Along with his wife, Sheilah Kast, Ambassador Rosapepe then greeted every guest. Among the numerous attendees were government officials, including Under Secretary for Political Affairs Thomas R. Pickering, several former U.S. ambassadors to Romania (John Davis, David Funderburke, Roger Kirk, and Al Moses), Romanian Ambassador Mircea Dan Geoana, Ambassador Rosapepe’s family, friends and former colleagues from the Maryland legislature, members of the Romanian American community and a large number of Hungarian Americans, including representatives of the Hungarian American Coalition.

Ambassador Rosapepe had earlier met with the Coalition’s leadership, including the organization’s chairman, Imre Bertalan, and president, Edith K. Lauer, board members Laszlo Hamos, Frank Kapitan, Frank Koszorus, Jr., Andrew Ludanyi, and Peter S. Ujvagi and member Beata Kovacs Nas.
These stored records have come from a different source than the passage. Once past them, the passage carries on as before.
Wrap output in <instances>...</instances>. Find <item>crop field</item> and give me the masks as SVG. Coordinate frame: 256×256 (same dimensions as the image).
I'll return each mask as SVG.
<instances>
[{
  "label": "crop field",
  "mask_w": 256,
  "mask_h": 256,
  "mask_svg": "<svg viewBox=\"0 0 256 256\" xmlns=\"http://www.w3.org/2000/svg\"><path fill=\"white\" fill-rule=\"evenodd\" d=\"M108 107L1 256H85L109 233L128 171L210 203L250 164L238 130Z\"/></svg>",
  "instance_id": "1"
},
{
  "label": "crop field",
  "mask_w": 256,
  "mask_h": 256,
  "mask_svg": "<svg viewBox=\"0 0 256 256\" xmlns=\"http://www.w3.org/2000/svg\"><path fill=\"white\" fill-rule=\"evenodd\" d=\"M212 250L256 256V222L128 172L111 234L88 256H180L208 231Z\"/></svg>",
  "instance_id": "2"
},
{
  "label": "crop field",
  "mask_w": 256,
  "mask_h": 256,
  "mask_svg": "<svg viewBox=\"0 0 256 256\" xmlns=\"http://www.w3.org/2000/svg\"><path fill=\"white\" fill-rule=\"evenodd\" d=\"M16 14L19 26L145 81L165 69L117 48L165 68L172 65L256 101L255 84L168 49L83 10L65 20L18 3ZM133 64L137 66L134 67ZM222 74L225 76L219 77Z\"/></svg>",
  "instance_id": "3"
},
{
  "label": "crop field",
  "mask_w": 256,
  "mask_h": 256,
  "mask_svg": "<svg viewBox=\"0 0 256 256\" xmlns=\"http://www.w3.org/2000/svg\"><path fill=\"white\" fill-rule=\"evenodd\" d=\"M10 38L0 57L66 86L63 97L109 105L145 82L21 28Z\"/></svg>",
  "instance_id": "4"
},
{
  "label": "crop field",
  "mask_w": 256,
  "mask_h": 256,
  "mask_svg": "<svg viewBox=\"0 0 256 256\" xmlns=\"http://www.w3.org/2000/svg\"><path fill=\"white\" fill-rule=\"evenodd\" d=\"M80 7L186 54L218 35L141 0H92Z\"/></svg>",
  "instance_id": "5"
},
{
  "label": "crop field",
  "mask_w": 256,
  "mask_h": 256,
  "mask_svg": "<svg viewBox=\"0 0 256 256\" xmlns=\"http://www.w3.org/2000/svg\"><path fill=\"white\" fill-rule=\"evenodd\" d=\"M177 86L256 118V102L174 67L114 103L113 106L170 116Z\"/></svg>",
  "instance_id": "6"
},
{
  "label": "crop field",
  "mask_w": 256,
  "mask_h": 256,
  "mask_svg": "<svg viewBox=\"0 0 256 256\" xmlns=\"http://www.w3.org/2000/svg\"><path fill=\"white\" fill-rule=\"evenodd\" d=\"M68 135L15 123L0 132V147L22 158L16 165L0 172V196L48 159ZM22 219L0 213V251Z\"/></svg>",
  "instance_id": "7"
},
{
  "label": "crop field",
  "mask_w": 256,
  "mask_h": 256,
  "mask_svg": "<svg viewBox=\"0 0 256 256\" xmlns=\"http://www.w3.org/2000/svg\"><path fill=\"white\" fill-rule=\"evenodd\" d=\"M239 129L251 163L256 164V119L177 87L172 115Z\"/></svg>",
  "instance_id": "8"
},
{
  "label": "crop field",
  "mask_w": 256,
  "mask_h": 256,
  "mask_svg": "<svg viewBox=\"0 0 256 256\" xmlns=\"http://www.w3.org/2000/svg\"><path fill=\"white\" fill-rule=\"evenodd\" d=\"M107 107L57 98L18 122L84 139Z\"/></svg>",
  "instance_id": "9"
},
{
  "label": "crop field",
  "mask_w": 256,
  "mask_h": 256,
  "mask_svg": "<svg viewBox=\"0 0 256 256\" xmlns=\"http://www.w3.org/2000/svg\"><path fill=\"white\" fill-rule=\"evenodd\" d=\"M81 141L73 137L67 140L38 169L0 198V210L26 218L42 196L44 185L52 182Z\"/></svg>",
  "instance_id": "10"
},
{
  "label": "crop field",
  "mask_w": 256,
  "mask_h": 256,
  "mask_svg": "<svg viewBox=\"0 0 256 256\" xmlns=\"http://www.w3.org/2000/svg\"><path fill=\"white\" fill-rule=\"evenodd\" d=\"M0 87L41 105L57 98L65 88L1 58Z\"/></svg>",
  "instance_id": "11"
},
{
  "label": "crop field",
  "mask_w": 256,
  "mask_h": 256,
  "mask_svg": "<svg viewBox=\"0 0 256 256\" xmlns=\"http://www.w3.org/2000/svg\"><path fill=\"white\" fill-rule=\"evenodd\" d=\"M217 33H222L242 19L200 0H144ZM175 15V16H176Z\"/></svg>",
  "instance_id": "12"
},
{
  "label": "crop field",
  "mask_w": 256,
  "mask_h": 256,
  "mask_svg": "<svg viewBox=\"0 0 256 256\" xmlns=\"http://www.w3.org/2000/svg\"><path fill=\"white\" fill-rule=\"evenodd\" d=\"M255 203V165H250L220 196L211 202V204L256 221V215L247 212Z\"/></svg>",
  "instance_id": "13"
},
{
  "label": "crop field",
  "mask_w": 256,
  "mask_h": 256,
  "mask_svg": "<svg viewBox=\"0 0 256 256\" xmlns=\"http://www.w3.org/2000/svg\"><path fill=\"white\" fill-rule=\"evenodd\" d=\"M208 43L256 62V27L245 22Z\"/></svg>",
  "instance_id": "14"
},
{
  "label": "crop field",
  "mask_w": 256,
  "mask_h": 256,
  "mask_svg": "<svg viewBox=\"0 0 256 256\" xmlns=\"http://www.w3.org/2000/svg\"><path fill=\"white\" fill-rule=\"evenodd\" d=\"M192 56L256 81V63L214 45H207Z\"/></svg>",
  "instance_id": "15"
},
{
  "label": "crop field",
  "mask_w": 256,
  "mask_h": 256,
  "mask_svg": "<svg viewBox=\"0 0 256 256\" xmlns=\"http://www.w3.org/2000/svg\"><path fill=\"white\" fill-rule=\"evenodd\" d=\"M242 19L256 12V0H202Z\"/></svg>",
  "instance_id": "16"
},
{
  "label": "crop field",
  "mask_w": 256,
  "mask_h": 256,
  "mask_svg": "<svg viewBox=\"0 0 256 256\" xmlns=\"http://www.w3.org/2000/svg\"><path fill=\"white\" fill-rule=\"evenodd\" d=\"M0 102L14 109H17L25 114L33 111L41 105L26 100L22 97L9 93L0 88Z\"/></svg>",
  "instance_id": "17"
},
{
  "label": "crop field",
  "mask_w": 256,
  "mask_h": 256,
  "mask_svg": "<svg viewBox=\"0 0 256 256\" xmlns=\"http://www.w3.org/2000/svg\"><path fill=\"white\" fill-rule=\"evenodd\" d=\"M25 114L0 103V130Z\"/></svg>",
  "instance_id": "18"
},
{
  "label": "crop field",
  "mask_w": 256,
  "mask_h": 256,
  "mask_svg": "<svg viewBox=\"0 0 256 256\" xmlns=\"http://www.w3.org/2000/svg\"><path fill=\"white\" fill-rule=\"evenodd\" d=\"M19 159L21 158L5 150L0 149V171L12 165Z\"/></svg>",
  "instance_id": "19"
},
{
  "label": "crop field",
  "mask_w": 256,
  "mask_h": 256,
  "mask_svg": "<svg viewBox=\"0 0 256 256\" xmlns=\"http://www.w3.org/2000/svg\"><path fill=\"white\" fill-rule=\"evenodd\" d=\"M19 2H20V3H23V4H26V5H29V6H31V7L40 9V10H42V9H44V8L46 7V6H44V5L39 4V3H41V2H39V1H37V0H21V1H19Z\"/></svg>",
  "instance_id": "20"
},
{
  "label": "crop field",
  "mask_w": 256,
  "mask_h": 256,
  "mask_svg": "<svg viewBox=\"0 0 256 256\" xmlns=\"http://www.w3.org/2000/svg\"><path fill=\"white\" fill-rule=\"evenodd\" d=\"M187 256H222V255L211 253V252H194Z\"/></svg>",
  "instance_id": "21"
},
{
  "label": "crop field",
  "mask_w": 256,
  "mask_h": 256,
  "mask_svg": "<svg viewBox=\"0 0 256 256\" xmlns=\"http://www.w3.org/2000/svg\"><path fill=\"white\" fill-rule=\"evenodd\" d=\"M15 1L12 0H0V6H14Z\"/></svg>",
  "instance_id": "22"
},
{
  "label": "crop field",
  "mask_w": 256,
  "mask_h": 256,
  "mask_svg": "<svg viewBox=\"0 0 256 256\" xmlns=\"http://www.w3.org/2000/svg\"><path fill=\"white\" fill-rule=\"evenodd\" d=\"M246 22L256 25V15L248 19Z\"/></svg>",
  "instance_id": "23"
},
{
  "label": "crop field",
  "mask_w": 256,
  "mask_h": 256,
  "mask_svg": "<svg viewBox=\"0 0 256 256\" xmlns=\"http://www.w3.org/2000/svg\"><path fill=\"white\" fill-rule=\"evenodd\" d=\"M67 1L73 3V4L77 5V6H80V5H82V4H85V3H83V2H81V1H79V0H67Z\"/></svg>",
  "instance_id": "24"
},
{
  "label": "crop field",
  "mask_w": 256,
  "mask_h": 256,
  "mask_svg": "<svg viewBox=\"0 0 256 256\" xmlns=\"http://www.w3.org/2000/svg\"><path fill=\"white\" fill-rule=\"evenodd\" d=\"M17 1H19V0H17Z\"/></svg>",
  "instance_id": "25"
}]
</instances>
During the two hour long meeting, the Coalition raised a host of issues beginning with a brief historical background of the Hungarian minority in Romania; the need for Romania to continue to democratize and grant ethnic Hungarians Western style minority rights such as cultural autonomy and local self-government; and the necessity for Romania to remove minority-related restrictions from the education law, return illegally confiscated church properties and stem anti-Hungarian propaganda.

“Ambassador Rosapepe demonstrated an in-depth knowledge of the vital issues affecting U.S./Romanian relations. He is eager to listen to ideas that transcend the conventional in the search for solutions to significant challenges. The United States is most fortunate to have Ambassador Rosapepe represent its foreign policy interests in Bucharest. We also hope that ethnic Hungarians will achieve their aspirations of being permitted to exercise the rights that have been long enjoyed by Western European minorities,” noted Coalition representatives after the meeting.

The Ambassador leaves for Bucharest to assume his new duties this week.